You can look up health inspection scores for your local Subway through your county or city’s public health department, usually available online. A location with repeated temperature control violations or sanitation issues is a different risk profile than one with a clean record.
How Subway Compares to Other Fast Food
Subway has long marketed itself as a healthier fast food option, and in some ways that’s fair. You can customize your sandwich with a heavy vegetable load, skip cheese and high-calorie sauces, and choose whole wheat bread. The ability to control what goes on your sub gives you more flexibility than a burger chain where the menu items arrive pre-assembled.
But “healthier than a Big Mac” and “healthy” aren’t the same thing. The processed deli meats, high sodium content, and sugar-heavy bread mean that a typical Subway sandwich is still fast food. It’s a reasonable choice when you’re looking for something quick and want more control over your meal. It’s not a substitute for whole, unprocessed foods if you’re eating it daily.

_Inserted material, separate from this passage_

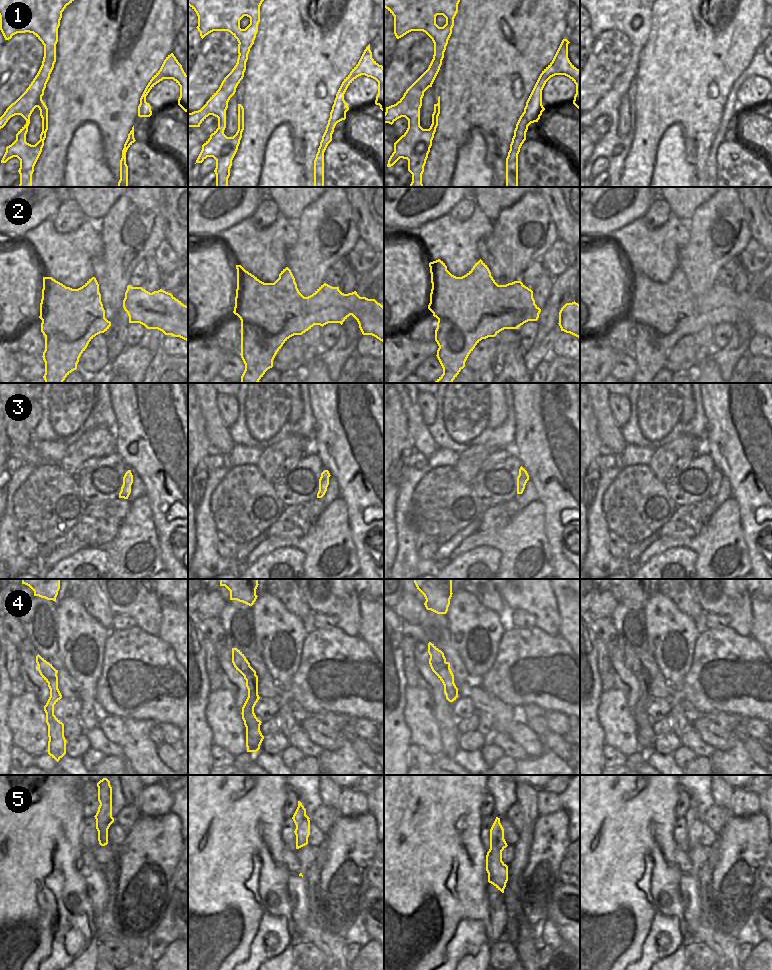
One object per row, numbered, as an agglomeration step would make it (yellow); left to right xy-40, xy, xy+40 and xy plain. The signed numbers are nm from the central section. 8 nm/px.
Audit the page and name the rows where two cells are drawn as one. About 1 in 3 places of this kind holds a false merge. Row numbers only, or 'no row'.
1, 4

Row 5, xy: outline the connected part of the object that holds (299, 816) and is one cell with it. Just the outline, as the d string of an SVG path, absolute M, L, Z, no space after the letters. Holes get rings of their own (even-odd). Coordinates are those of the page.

For the average person eating Subway occasionally, the food is safe. The chain operates under the same food safety regulations as every other restaurant in the country, and its ingredients are no more concerning than those at comparable chains. The people who need to take extra precautions are pregnant women, older adults, and anyone with a compromised immune system, all of whom should treat the deli meat question seriously.